В первое октябрьское воскресенье государь не принял его с докладом и прислал на дом рескрипт, прося очистить пост министра юстиции, но остаться в Совете и Сенате. Вскоре произошло личное объяснение, «пространное и довольно горячее со стороны Державина». Александр ничего не мог сказать к его обвинению, как только:
— Ты очень ревностно служишь.
— А когда так, государь, — отвечал Державин, — то я иначе служить не могу. Простите.
— Оставайся в Совете и Сенате.
— Мне нечего там делать.
Державин уехал к себе. Повторное предложение остаться в Совете и Сенате делалось с тонким умыслом, по наущению врагов его. Они побаивались мнения публики. Для них было бы наилучшим оправданием, если б Державин просил освободить его лишь от должности министра: тем самым признал бы он, что вообще служить хочет, но министерский пост ему не по силам.
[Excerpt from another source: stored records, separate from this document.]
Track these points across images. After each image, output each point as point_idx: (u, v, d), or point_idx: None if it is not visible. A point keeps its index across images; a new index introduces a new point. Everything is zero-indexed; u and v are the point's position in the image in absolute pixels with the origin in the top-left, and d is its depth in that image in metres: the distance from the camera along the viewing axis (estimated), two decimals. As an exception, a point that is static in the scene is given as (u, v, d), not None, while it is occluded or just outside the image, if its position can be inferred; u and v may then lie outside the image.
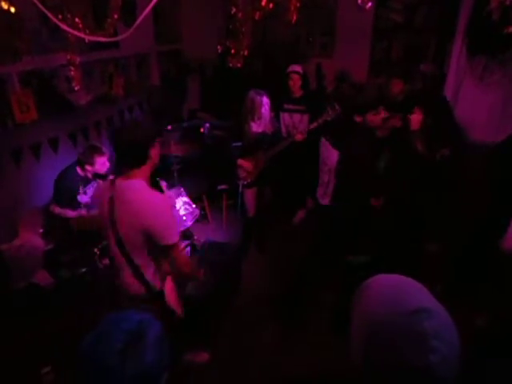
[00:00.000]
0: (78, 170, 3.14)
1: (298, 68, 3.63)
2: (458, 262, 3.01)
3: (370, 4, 1.74)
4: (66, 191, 3.09)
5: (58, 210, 3.12)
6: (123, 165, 1.81)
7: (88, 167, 3.11)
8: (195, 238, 3.36)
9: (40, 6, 1.14)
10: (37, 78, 3.48)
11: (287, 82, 3.67)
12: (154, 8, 3.65)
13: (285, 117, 3.83)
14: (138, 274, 1.85)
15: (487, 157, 2.83)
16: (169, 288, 2.02)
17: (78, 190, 3.13)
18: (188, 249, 3.04)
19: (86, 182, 3.18)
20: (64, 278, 3.18)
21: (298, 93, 3.71)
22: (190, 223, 3.03)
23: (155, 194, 1.79)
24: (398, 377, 0.69)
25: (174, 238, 1.75)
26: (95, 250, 2.90)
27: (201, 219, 3.92)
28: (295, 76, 3.62)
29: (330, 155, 3.72)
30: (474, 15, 3.06)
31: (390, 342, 0.69)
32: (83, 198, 3.17)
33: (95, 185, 3.19)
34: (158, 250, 1.81)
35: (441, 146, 2.80)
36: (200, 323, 2.48)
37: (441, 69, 3.76)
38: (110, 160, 3.20)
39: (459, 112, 3.37)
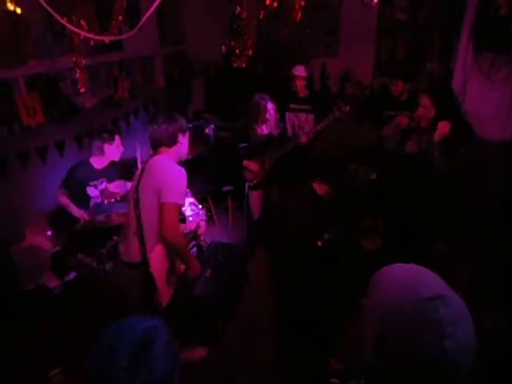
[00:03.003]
0: (92, 162, 3.12)
1: (301, 70, 3.60)
2: (472, 261, 2.97)
3: (375, 1, 1.72)
4: (76, 180, 3.06)
5: (64, 200, 3.06)
6: (157, 146, 2.16)
7: (99, 157, 3.10)
8: (201, 238, 3.35)
9: (46, 7, 1.14)
10: (43, 82, 3.50)
11: (291, 84, 3.66)
12: (158, 10, 3.68)
13: (290, 116, 3.82)
14: (143, 246, 2.09)
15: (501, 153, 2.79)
16: (155, 255, 2.09)
17: (89, 182, 3.11)
18: (194, 249, 3.03)
19: (99, 175, 3.16)
20: (71, 281, 3.19)
21: (302, 93, 3.69)
22: (195, 224, 3.02)
23: (175, 165, 2.10)
24: (413, 364, 0.68)
25: (174, 199, 1.99)
26: (103, 250, 2.89)
27: (206, 220, 3.92)
28: (299, 78, 3.60)
29: None
30: (481, 11, 3.03)
31: (405, 329, 0.69)
32: (93, 192, 3.14)
33: (105, 182, 3.18)
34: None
35: (456, 146, 2.75)
36: (208, 322, 2.48)
37: (447, 66, 3.73)
38: (122, 143, 3.20)
39: (466, 109, 3.33)
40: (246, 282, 3.09)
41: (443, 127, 2.63)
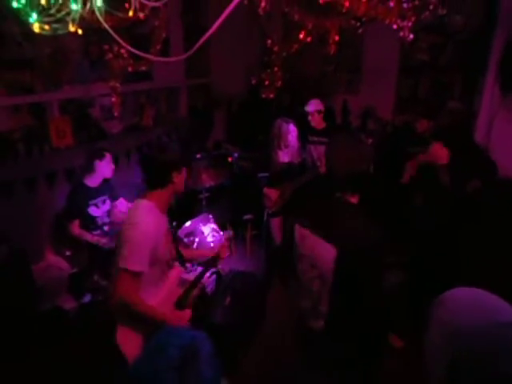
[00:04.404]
0: (86, 181, 3.08)
1: (313, 105, 3.61)
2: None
3: (411, 36, 1.79)
4: (76, 205, 3.03)
5: (77, 230, 3.03)
6: (147, 185, 1.85)
7: (91, 175, 3.06)
8: (219, 266, 3.31)
9: (107, 27, 1.20)
10: (74, 106, 3.64)
11: (307, 119, 3.69)
12: (186, 43, 3.83)
13: (311, 148, 3.85)
14: None
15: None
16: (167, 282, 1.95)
17: (88, 201, 3.06)
18: (213, 277, 2.99)
19: (96, 193, 3.11)
20: (86, 303, 3.15)
21: (319, 126, 3.73)
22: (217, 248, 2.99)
23: (148, 218, 1.74)
24: None
25: (129, 264, 1.66)
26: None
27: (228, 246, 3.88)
28: (313, 114, 3.62)
29: None
30: (507, 52, 3.10)
31: (484, 354, 0.68)
32: (95, 212, 3.11)
33: (107, 200, 3.17)
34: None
35: (468, 178, 2.74)
36: (226, 350, 2.39)
37: (470, 106, 3.78)
38: (113, 161, 3.15)
39: (492, 149, 3.34)
40: (265, 311, 3.01)
41: (441, 150, 2.60)
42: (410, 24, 1.77)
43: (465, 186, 2.72)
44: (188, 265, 2.69)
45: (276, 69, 2.62)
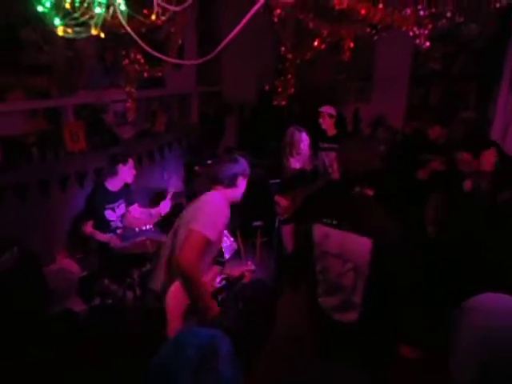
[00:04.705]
0: (107, 184, 3.12)
1: (329, 109, 3.70)
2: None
3: (427, 44, 1.79)
4: (95, 206, 3.07)
5: (89, 229, 3.04)
6: (214, 183, 2.13)
7: (113, 178, 3.11)
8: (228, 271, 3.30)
9: (129, 31, 1.22)
10: (88, 111, 3.69)
11: (319, 122, 3.74)
12: (199, 51, 3.86)
13: (322, 155, 3.86)
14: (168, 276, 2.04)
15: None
16: (175, 287, 1.98)
17: (106, 205, 3.09)
18: (223, 282, 2.98)
19: (114, 197, 3.14)
20: (96, 306, 3.16)
21: (331, 131, 3.76)
22: (227, 256, 3.00)
23: (220, 201, 2.01)
24: None
25: (202, 228, 1.85)
26: (134, 276, 2.87)
27: (233, 255, 3.87)
28: (325, 115, 3.68)
29: None
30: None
31: None
32: (111, 215, 3.14)
33: (123, 205, 3.20)
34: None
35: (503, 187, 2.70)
36: (238, 355, 2.36)
37: (484, 115, 3.76)
38: (135, 167, 3.22)
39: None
40: (275, 316, 2.98)
41: (490, 156, 2.61)
42: (426, 32, 1.78)
43: (497, 196, 2.68)
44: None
45: (289, 76, 2.63)
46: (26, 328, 2.62)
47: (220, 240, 2.02)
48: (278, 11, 2.29)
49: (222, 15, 4.74)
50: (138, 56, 2.41)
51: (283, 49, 2.64)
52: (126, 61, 2.32)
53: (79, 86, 3.50)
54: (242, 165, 2.14)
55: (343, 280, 1.69)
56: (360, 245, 1.60)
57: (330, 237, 1.70)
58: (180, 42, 2.27)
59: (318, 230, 1.74)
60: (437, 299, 2.67)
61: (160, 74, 2.40)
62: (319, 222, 1.73)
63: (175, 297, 1.98)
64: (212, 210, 1.95)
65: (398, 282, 1.58)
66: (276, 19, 2.36)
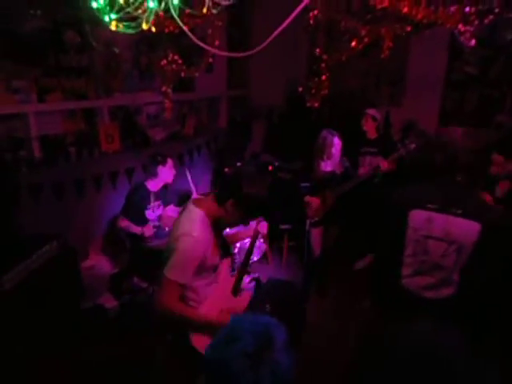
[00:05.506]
0: (148, 185, 3.21)
1: (374, 111, 3.69)
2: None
3: (473, 42, 1.75)
4: (134, 205, 3.14)
5: (124, 223, 3.10)
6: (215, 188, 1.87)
7: (154, 179, 3.18)
8: (257, 274, 3.29)
9: (182, 25, 1.25)
10: (123, 113, 3.79)
11: (360, 122, 3.72)
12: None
13: (366, 159, 3.77)
14: None
15: None
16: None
17: (146, 205, 3.17)
18: (252, 284, 2.97)
19: (154, 198, 3.22)
20: (126, 303, 3.20)
21: (372, 134, 3.73)
22: (257, 257, 2.99)
23: (200, 230, 1.73)
24: None
25: (173, 275, 1.68)
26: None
27: (260, 258, 3.86)
28: (369, 117, 3.67)
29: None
30: None
31: None
32: (150, 215, 3.21)
33: (161, 205, 3.25)
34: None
35: None
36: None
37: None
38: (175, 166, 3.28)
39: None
40: (304, 320, 2.95)
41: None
42: (472, 29, 1.73)
43: None
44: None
45: (324, 77, 2.62)
46: (61, 322, 2.68)
47: (207, 256, 1.80)
48: (316, 12, 2.29)
49: (253, 19, 4.80)
50: (176, 57, 2.46)
51: (318, 50, 2.63)
52: (164, 61, 2.36)
53: (115, 88, 3.60)
54: None
55: (445, 260, 1.84)
56: (468, 226, 1.74)
57: (434, 221, 1.82)
58: (217, 43, 2.29)
59: (418, 216, 1.86)
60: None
61: (196, 74, 2.44)
62: (420, 207, 1.85)
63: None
64: (183, 252, 1.71)
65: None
66: (312, 21, 2.36)
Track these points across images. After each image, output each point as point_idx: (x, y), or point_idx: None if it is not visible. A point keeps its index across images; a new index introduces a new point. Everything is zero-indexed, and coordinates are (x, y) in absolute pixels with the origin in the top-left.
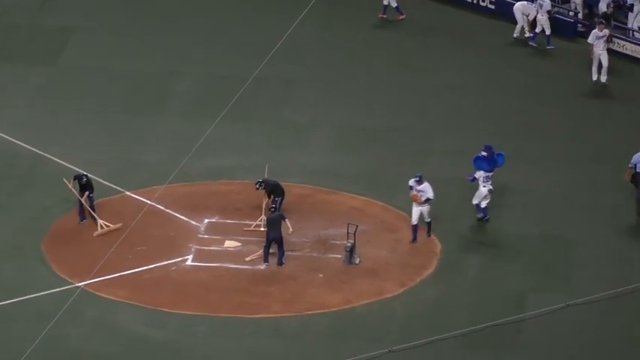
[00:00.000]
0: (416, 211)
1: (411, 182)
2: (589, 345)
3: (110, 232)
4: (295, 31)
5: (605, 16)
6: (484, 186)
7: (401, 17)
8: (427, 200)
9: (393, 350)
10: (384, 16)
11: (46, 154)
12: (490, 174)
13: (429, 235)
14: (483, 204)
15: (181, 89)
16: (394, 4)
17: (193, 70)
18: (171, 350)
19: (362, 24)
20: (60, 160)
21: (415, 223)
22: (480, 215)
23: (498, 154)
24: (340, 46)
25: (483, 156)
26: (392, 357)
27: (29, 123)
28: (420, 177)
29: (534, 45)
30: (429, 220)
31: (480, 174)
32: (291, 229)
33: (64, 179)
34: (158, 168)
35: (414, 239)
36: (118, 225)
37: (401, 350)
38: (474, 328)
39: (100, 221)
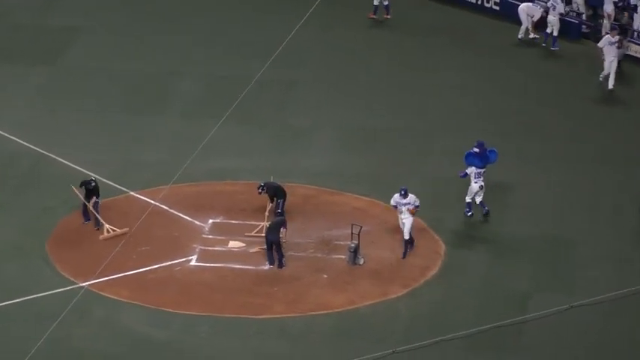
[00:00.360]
0: (402, 224)
1: (396, 197)
2: (593, 346)
3: (117, 236)
4: (297, 33)
5: (621, 26)
6: (475, 182)
7: (372, 16)
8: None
9: (397, 351)
10: (388, 17)
11: (49, 154)
12: (482, 170)
13: (404, 257)
14: (478, 199)
15: (182, 89)
16: (376, 2)
17: (193, 70)
18: (175, 350)
19: (363, 25)
20: (63, 160)
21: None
22: (469, 212)
23: (491, 151)
24: (342, 47)
25: (475, 152)
26: (396, 357)
27: (31, 123)
28: (406, 190)
29: (544, 45)
30: (407, 237)
31: (471, 170)
32: (284, 239)
33: (72, 187)
34: (160, 168)
35: (411, 248)
36: (125, 229)
37: (405, 351)
38: (477, 329)
39: (106, 226)
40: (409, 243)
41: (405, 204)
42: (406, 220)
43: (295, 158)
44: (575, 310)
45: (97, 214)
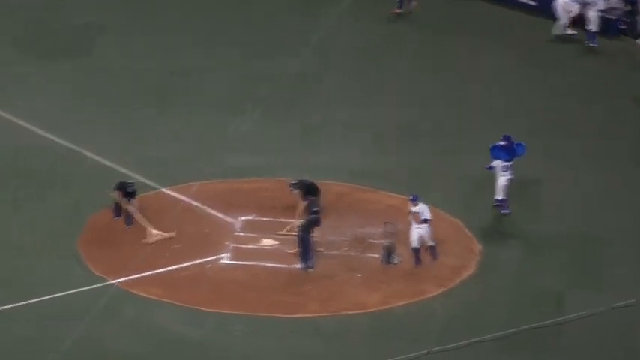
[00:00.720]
0: (414, 232)
1: (410, 204)
2: (634, 348)
3: (164, 239)
4: (324, 28)
5: None
6: (502, 175)
7: (397, 11)
8: (425, 221)
9: (432, 352)
10: (413, 9)
11: (81, 150)
12: (509, 164)
13: (435, 259)
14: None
15: (204, 87)
16: None
17: (210, 68)
18: (210, 349)
19: (388, 19)
20: (93, 156)
21: (415, 245)
22: (504, 210)
23: (518, 144)
24: (371, 43)
25: (501, 145)
26: (431, 358)
27: (54, 120)
28: (416, 197)
29: (587, 42)
30: (432, 243)
31: (497, 163)
32: (315, 239)
33: (109, 192)
34: (183, 165)
35: (417, 262)
36: (172, 233)
37: (440, 352)
38: (513, 330)
39: (154, 231)
40: (432, 248)
41: (415, 213)
42: (420, 229)
43: (327, 154)
44: (614, 311)
45: (140, 219)
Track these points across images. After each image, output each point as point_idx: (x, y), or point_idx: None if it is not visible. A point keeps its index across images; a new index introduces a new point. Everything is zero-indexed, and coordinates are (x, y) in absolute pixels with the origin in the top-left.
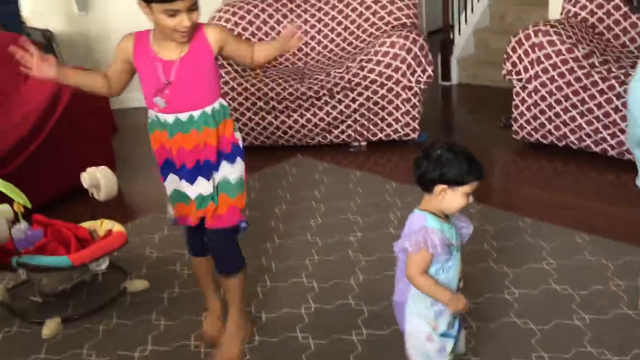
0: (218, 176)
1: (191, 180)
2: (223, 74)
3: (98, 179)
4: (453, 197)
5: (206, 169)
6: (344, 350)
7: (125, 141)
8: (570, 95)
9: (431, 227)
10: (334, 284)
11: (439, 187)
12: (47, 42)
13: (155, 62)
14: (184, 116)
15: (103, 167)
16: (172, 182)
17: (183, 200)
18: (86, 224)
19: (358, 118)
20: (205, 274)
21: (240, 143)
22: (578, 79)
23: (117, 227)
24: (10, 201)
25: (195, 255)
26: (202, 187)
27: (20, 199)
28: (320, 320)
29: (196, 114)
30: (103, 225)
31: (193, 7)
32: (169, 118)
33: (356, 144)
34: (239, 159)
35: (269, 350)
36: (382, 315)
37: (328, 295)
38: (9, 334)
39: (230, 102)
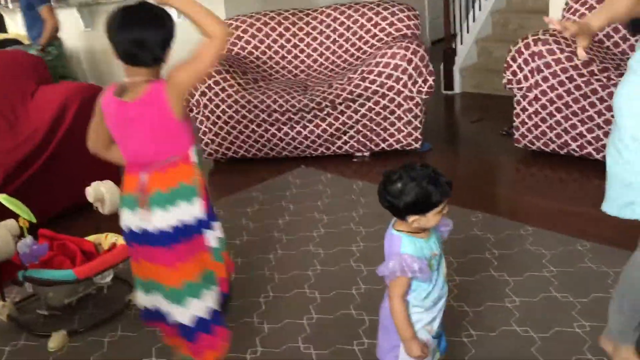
0: None
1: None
2: (226, 87)
3: (102, 193)
4: (427, 220)
5: None
6: None
7: None
8: (571, 103)
9: (407, 254)
10: (336, 294)
11: (410, 218)
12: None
13: None
14: None
15: (107, 181)
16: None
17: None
18: (91, 238)
19: (360, 129)
20: None
21: None
22: (578, 87)
23: (121, 240)
24: (15, 216)
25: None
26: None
27: (24, 214)
28: (322, 331)
29: None
30: (108, 239)
31: None
32: None
33: (359, 154)
34: None
35: None
36: None
37: (330, 305)
38: (16, 347)
39: (234, 114)
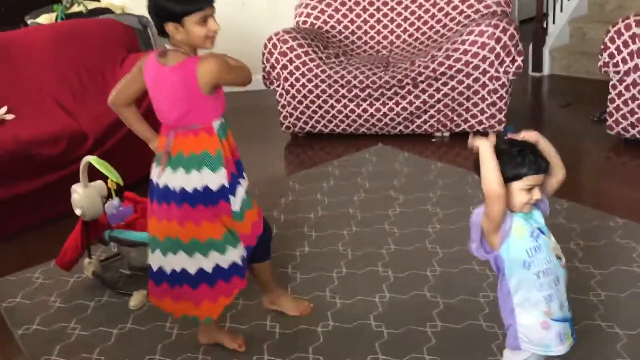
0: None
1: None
2: (307, 61)
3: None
4: (510, 194)
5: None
6: (417, 342)
7: None
8: None
9: None
10: (410, 274)
11: None
12: (142, 28)
13: None
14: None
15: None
16: (240, 193)
17: (249, 205)
18: None
19: (442, 108)
20: None
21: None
22: None
23: None
24: (104, 178)
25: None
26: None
27: (113, 176)
28: (395, 310)
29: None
30: None
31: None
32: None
33: (439, 134)
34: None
35: (343, 335)
36: (457, 308)
37: (403, 285)
38: (100, 303)
39: (313, 89)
Подсылали людей и к жене его. Зная честолюбие Дарьи Алексеевны и ее любовь к деньгам, обещали Державину в виде пенсии полное министерское жалованье (16 000 руб. в год) и Андреевскую ленту — только бы он написал такое прошение. Но он подал краткую просьбу об увольнении от службы вовсе. За это убавили ему пенсии и лишили ордена.
Высочайший указ был дан 8 октября 1803 г., ровно через тринадцать месяцев после манифеста об учреждении министерств.
* * *
Отставка сделала большой шум. «Мнение графа Потоцкого дошло в Москву, которое там знатное и, можно сказать, глупое дворянство приняло с восхищением, так что в многолюдных собраниях клали его на голову и пили за здоровье графа Потоцкого, почитая его покровителем российского дворянства и защитником от угнетения; а глупейшие и подлейшие души не устыдились бюсты Державина и Вязмитинова, яко злодеев, выставить на перекрестках, замарав их дермом для поругания». В обеих столицах остряки каламбурили, дамы ахали, канцелярские рифмачи сочиняли пасквили на Державина, а кстати уж и на всех министров. Чем менее знали, как было дело, тем увереннее рассказывали. Провинциальные летописцы на листах календарей записывали для потомства историю, окончательно перевранную. В Орле сочинили оду в честь Потоцкого и Державина вместе.